-- TEXT PASSAGE follows --

The only people who should be using insulin are the type 1 diabetics, who are a small minority of diabetics in Western society.
I have a family member who ended up with pretty aggressive type 2 diabetes. He was overweight, ate like crap, etc. standard situation which ruined his insulin sensitivity. The doctors had him on a ton of medication and insulin. He started looking into it, and found that there are doctors running clinics that reverse type 2 diabetes, despite the fact that normal medical treatment usually results in type 2 being a chronic disease that worsens over time until it's debilitating or fatal (not to mention very expensive).
The doctors running these clinics have been pointing out that type 2 diabetics still produce insulin, but their cells are insensitive to it... therefore, pumping them full of more insulin to temporarily reduce the blood sugar levels just exposes the cells to higher and higher insulin levels, increasing insensitivity over time. This is why it always gets worse under normal treatment, despite being curable.
The treatment wasn't through any expensive drugs. It was just an extremely low-carb diet, replacing most of those calories with fat (which doesn't require much insulin response to metabolize), regular fasting (which gives your body time to resensitize to insulin), and moderate exercise (which forces the muscles to uptake blood sugar). Weight loss is also recommended if you're overweight, since that can interfere with hormones like insulin.
My family member didn't go to one of these clinics, just followed the advice. He is no longer on insulin (per his doctor; he didn't just stop on his own), and has gone from over double the normal blood sugar level to almost always testing in a non-diabetic range.
If you have type 2, please look into this rather than just paying to waste away on pharmaceuticals without trying anything else.
Wow, good to know to share with anyone with type 2. I hope I never have that problem.

-- TEXT PASSAGE concluded --
-- SOURCE MATERIAL follows --

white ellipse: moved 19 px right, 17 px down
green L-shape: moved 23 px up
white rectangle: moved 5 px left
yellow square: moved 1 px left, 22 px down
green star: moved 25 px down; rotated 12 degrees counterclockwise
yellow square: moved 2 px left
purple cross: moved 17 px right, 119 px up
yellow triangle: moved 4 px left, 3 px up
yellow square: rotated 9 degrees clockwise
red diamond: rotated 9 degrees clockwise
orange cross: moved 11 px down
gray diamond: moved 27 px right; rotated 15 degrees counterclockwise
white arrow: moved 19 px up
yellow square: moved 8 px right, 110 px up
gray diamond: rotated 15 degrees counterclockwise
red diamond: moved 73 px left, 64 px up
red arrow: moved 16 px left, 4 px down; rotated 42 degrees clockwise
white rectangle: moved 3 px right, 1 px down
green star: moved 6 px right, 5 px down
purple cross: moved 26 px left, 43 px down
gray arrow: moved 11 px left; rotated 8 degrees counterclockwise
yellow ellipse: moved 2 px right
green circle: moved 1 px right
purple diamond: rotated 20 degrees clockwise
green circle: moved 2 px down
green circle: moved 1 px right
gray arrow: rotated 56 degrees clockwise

-- SOURCE MATERIAL concluded --

◆ WORK ORDER ◆
Please sum up the post on type 2 diabetes above in two sentences.

◆ RESPONSE ◆
The writer says doctors running certain clinics point out that type 2 diabetics still produce insulin but their cells are insensitive to it, so extra insulin increases that insensitivity, and these clinics reverse the disease with an extremely low-carb diet high in fat, regular fasting, moderate exercise, and weight loss for those who are overweight. A family member of the writer followed this advice without going to a clinic and is no longer on insulin, with blood sugar now almost always in a non-diabetic range, and the writer urges people with type 2 to look into this approach.